(Beginning of Provided passage)
12/16/2012 (2 years ago)

Catholic Online (

How does contemplative prayer have anything to do with a tragedy which is beyond comprehension? "If my people who bear my name, humble themselves, and pray and seek my face and turn from their wicked ways, I myself will hear from heaven and forgive their sins and heal their land."


By Fr. James Farfaglia

Catholic Online (

12/16/2012 (2 years ago)

Published in Year of Faith

Keywords: year of faith, contemplative prayer, tragedy in Newtown, father james farfaglia

CORPUS CHRISTI, TX (Catholic Online) - The beginning of the Year of Faith was very exciting for me.  I decided to put together a group of clergy that would provide a daily homily for Catholic Online and I committed to writing a weekly article on contemplative prayer, a topic which interests me greatly. 

Tonight, as I sit before my computer, I must be honest, I am really stuck.  I am at a loss for words. 

Should I just drop the article and call it a night?
(End of Provided passage)
Tasks to complete:
(a) In the contemplative prayer article, what did the author commit to writing at the beginning of the Year of Faith?
(b) List every keyword given for the contemplative prayer article.
(c) Reproduce the passage from the contemplative prayer article, starting with "By Fr. James" and going on through "loss for words.".
The records below have no connection to the contemplative prayer article.
(Beginning of Dataset records)
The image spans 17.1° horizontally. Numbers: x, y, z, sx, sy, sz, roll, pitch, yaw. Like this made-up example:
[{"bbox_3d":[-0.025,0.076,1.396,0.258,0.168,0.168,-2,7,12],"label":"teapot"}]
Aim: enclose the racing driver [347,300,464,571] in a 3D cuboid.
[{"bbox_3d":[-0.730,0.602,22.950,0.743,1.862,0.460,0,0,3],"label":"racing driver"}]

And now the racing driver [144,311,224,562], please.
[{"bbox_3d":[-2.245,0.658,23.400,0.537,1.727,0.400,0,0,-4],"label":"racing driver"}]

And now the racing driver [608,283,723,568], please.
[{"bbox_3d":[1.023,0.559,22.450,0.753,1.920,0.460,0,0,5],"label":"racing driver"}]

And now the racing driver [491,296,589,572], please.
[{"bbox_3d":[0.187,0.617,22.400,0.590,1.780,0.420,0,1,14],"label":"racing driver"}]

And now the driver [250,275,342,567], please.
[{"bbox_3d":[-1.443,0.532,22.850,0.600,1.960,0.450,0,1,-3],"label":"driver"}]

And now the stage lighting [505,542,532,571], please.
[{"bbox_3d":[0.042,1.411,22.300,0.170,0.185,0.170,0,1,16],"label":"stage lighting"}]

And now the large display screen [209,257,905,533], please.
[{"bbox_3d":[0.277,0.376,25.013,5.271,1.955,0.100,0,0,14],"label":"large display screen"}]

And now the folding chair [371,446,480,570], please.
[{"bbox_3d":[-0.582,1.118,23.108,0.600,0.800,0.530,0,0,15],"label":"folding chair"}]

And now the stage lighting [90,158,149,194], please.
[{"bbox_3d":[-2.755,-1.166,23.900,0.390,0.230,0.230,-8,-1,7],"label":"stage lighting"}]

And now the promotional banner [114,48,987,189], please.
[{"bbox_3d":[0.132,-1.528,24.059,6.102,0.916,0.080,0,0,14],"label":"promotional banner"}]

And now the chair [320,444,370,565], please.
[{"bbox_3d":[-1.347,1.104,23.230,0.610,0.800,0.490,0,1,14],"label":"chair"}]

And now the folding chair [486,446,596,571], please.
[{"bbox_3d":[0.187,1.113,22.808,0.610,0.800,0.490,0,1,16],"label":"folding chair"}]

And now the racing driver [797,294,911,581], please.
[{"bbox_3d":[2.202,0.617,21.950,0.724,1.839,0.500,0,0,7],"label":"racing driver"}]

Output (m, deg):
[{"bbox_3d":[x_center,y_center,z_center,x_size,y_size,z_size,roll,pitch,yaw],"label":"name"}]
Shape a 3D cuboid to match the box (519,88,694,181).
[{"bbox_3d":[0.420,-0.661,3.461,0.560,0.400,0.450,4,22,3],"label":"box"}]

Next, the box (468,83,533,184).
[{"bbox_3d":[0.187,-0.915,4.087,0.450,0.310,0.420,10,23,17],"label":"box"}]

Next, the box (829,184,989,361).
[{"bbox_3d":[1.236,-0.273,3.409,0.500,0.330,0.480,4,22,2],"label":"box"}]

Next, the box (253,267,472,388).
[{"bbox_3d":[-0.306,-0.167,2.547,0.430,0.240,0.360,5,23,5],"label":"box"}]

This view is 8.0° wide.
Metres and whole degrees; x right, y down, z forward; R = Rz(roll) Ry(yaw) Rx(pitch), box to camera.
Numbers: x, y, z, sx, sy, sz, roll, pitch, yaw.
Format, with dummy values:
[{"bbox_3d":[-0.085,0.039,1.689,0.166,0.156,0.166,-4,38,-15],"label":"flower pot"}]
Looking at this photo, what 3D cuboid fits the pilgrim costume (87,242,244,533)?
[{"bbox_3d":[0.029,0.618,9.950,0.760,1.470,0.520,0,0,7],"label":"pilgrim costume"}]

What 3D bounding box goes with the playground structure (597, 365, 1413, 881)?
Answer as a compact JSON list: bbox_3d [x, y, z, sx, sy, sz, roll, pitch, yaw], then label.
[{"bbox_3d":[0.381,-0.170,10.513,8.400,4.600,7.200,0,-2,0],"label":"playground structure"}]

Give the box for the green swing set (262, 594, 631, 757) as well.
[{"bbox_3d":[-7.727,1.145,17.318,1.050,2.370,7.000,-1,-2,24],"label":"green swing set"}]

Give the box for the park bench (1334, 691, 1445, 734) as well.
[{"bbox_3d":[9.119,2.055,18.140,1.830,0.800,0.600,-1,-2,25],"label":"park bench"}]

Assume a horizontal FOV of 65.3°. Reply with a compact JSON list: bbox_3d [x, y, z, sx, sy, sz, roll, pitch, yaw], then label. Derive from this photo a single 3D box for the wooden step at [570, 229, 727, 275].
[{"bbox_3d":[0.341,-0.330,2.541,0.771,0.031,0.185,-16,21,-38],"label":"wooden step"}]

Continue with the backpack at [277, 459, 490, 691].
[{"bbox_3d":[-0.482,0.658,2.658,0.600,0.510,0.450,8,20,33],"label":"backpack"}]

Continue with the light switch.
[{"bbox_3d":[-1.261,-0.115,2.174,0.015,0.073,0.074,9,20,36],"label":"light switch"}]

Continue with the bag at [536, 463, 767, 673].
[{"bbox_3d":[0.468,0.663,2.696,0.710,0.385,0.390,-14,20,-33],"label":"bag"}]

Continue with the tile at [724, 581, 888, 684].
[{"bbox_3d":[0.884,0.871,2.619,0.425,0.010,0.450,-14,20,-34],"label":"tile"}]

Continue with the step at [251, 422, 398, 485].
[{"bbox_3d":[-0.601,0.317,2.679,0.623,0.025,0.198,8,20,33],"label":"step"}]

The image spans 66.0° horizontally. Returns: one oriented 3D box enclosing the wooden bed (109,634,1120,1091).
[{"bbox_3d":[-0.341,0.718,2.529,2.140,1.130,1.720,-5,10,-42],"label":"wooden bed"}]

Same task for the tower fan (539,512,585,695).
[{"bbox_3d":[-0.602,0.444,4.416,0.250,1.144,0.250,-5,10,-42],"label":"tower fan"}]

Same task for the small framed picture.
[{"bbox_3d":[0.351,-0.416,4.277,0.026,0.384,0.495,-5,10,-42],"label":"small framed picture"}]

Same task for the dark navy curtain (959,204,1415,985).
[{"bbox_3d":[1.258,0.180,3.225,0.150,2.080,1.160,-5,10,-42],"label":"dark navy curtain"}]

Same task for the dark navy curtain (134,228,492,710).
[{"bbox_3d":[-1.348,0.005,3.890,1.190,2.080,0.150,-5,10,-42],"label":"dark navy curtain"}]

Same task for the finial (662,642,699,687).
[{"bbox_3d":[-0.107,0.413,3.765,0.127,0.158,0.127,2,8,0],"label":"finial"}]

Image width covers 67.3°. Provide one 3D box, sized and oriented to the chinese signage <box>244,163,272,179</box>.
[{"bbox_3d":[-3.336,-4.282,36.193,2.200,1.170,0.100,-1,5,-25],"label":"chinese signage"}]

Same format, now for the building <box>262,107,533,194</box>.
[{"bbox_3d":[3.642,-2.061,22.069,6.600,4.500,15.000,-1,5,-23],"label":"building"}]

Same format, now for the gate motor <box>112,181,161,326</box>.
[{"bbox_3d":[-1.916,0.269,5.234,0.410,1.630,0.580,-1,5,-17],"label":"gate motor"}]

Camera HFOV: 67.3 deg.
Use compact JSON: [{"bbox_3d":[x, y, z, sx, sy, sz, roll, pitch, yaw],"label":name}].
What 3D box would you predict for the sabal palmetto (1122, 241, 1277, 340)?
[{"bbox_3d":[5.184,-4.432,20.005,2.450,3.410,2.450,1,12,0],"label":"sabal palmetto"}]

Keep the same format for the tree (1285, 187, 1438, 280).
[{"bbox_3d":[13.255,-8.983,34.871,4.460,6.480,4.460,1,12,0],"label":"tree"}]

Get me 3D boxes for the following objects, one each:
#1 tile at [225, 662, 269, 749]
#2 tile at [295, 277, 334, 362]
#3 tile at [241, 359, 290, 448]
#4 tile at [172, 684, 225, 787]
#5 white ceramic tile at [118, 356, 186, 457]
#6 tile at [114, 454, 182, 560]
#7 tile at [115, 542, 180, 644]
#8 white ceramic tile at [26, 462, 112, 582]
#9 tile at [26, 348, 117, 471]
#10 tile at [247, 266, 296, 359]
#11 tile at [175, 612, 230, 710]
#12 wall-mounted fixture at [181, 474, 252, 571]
(End of Dataset records)
Answers below:
(a) A weekly article on contemplative prayer.

(b) year of faith, contemplative prayer, tragedy in Newtown, father james farfaglia

(c)
By Fr. James Farfaglia

Catholic Online (

12/16/2012 (2 years ago)

Published in Year of Faith

Keywords: year of faith, contemplative prayer, tragedy in Newtown, father james farfaglia

CORPUS CHRISTI, TX (Catholic Online) - The beginning of the Year of Faith was very exciting for me.  I decided to put together a group of clergy that would provide a daily homily for Catholic Online and I committed to writing a weekly article on contemplative prayer, a topic which interests me greatly. 

Tonight, as I sit before my computer, I must be honest, I am really stuck.  I am at a loss for words.